Mooncake’s benefits show up early.

It does not require an especially heavy configuration before the gains become visible. From an engineering adoption perspective, that is very good news:

  • It is easier to try
  • The configuration envelope is friendlier
  • The benefit-cost balance appears early
  • The integration barrier is lower

Many technical solutions look strong on paper but require too much weight before they become worthwhile in practice.

Here, the story is almost the opposite: the gains arrive surprisingly early.

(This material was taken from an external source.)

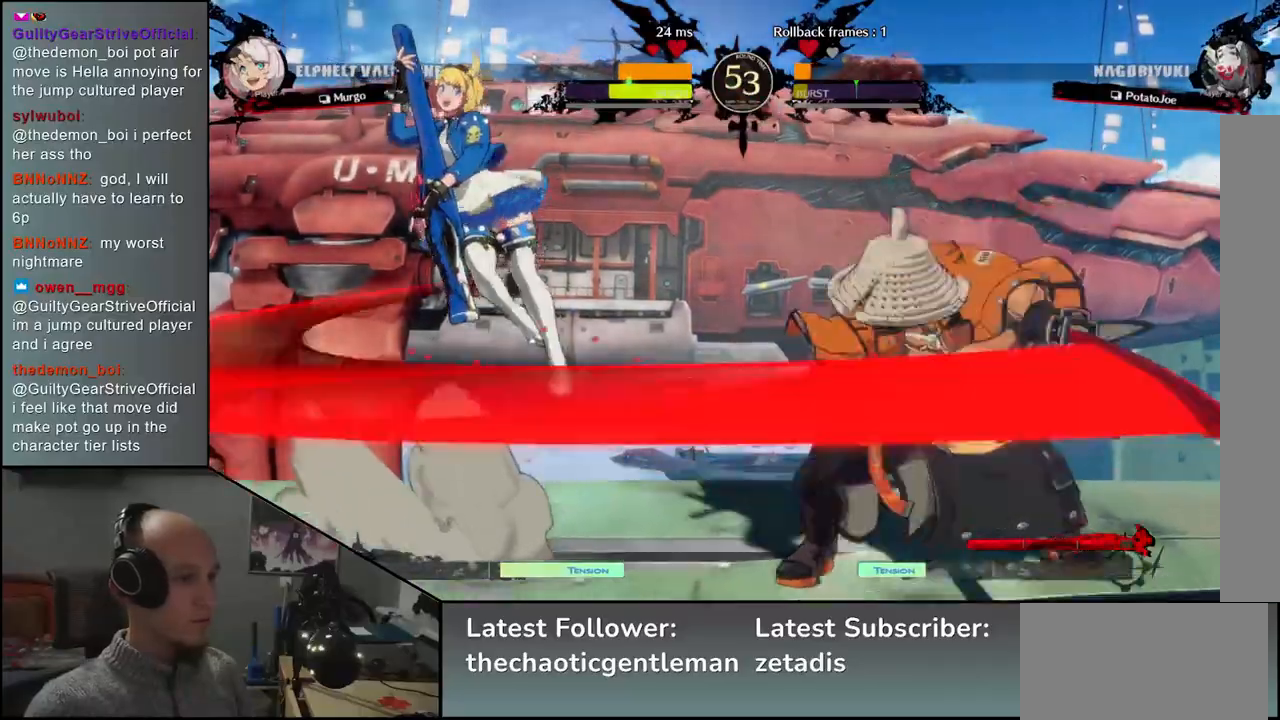
{"buttons": ["L1"], "left_stick": "down-right", "events": [[50, "L1", "down"], [117, "L1", "up"], [283, "left_stick", "right"], [333, "left_stick", "down-right"], [417, "L1", "down"]]}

Mooncake segment size sweep

Figure 4. Under this workload, the result is already saturated at 4GB. The important takeaway is not that larger sizes are worse, but that useful gains arrive very early.

In plain English

If we had to reduce the whole result to one line that travels well, it would be this:

Mooncake turns OpenClaw from “usually fast, but occasionally very slow” into “consistently smooth.”

That sentence is simple, but it captures the part of the upgrade that matters most.

Most users will never inspect p50 or p95 dashboards. They will just decide, by feel:

  • Does this system feel smooth?
  • Does the conversation keep its rhythm?
  • Does it unexpectedly stall?

Mooncake’s most practical contribution here is that OpenClaw feels more like a mature system on exactly those dimensions.

This is not a small touch-up for OpenClaw

OpenClaw was never meant to be just a single-turn Q&A wrapper.

It is built to handle more demanding interaction patterns:

  • Multiple sessions
  • Multi-turn conversation
  • Long context
  • Sustained workflows
  • A more realistic cadence of ongoing use

In a system like that, stability is not a nice-to-have metric. It is part of the product capability itself.

What Mooncake makes visible is that once OpenClaw enters its real working regime, multi-session and long-context interaction start to feel much more predictable. The latency curve becomes smoother. The rhythm becomes easier to trust.

That is not just “better performance.”

It is closer to a product-level experience upgrade.

For users, it means smoother interaction. For developers, it means better stability. For the system as a whole, it means getting closer to the level of robustness required for real sustained usage.

One last line

If we had to end with the shortest possible summary, it would be this:

After bringing Mooncake into OpenClaw, we did not just make it faster. We finally pushed down the “occasionally slow” problem that hurts real interaction the most.